[TASK STATEMENT]
Reproduce only the lines of the material below that start at the line containing "Grade4_Wagyu_Median, Dec '20: 7000 -> 5400" and stop at the line containing "Grade4_Wagyu_Q3, Aug '20: 4500 -> 5895". Keep both end lines.

[PROVIDED RECORDS]
========
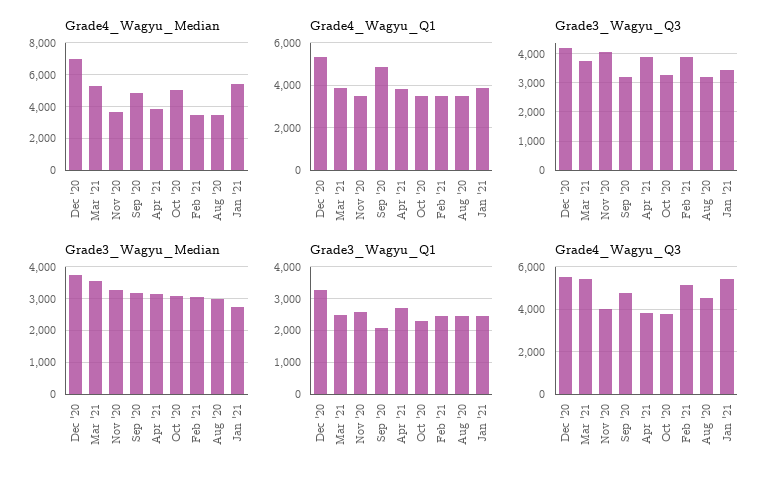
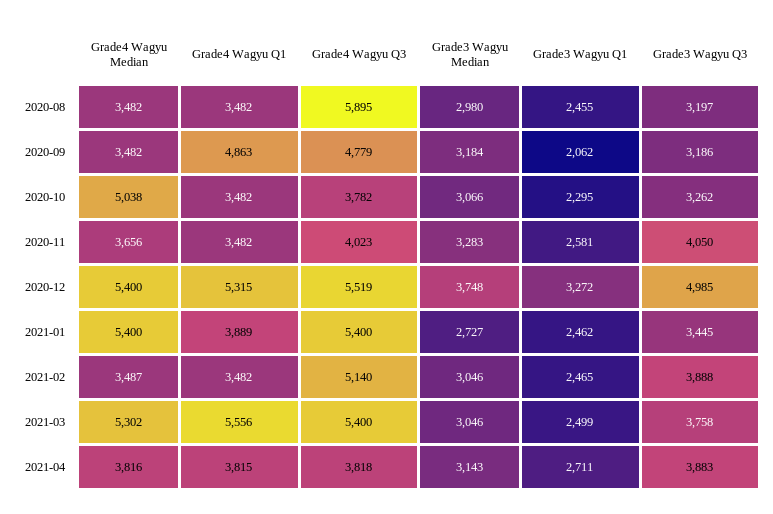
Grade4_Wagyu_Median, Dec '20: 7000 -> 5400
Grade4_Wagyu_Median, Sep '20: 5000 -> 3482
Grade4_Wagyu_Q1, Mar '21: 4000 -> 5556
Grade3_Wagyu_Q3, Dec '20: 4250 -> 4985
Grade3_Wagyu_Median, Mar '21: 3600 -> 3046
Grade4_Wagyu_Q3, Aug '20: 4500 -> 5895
========
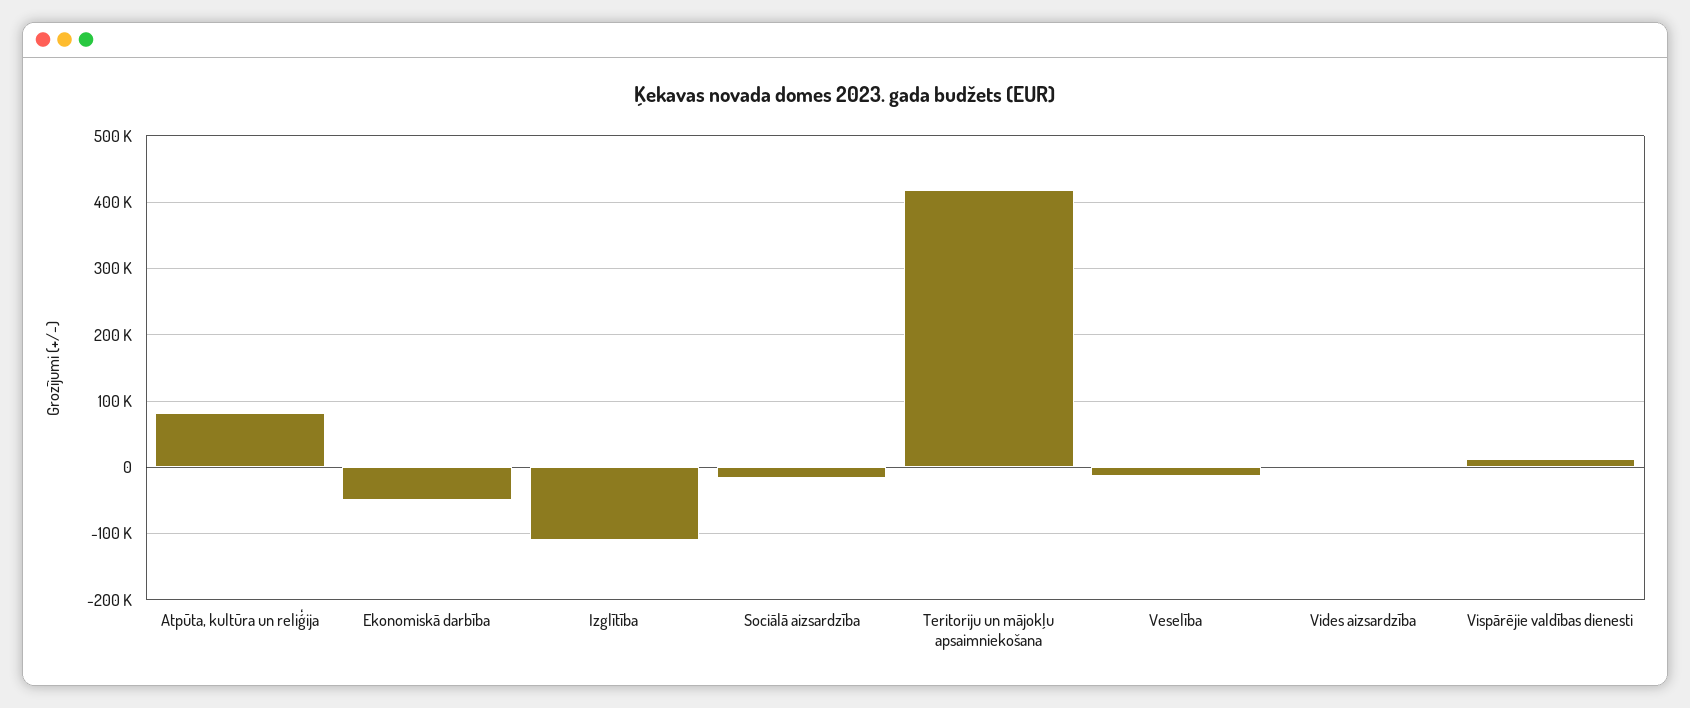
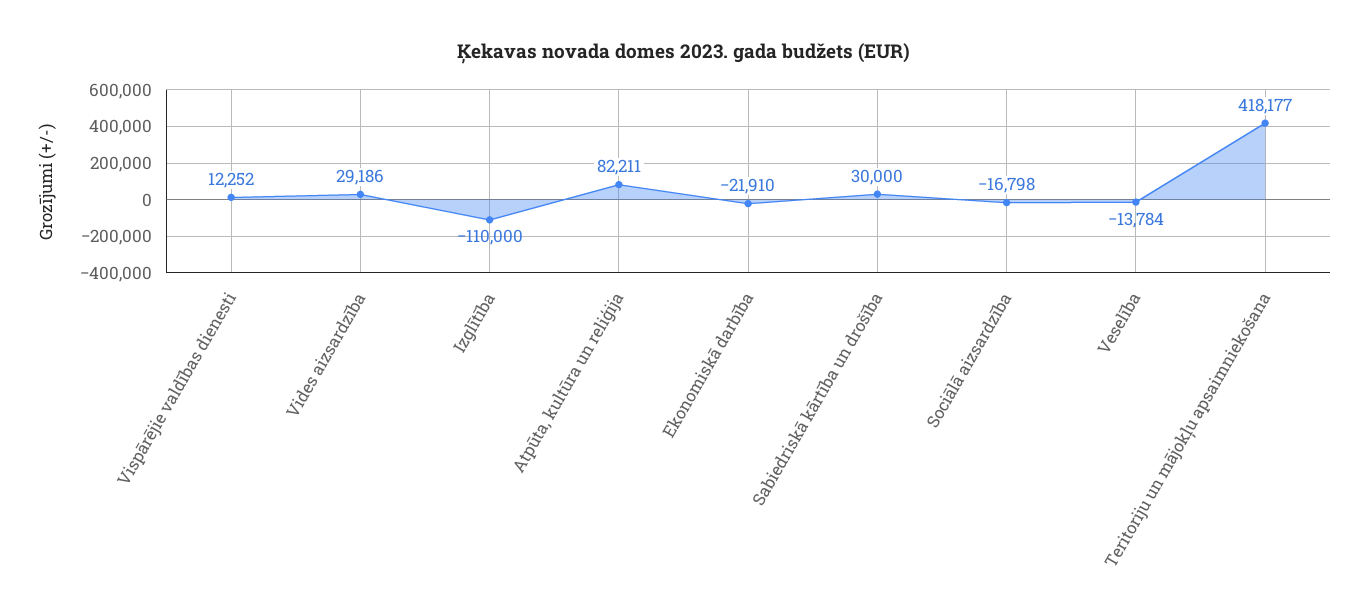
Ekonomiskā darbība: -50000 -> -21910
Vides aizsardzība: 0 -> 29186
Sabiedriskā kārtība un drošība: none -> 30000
========
[SOLUTION TO THIS EXERCISE]
Grade4_Wagyu_Median, Dec '20: 7000 -> 5400
Grade4_Wagyu_Median, Sep '20: 5000 -> 3482
Grade4_Wagyu_Q1, Mar '21: 4000 -> 5556
Grade3_Wagyu_Q3, Dec '20: 4250 -> 4985
Grade3_Wagyu_Median, Mar '21: 3600 -> 3046
Grade4_Wagyu_Q3, Aug '20: 4500 -> 5895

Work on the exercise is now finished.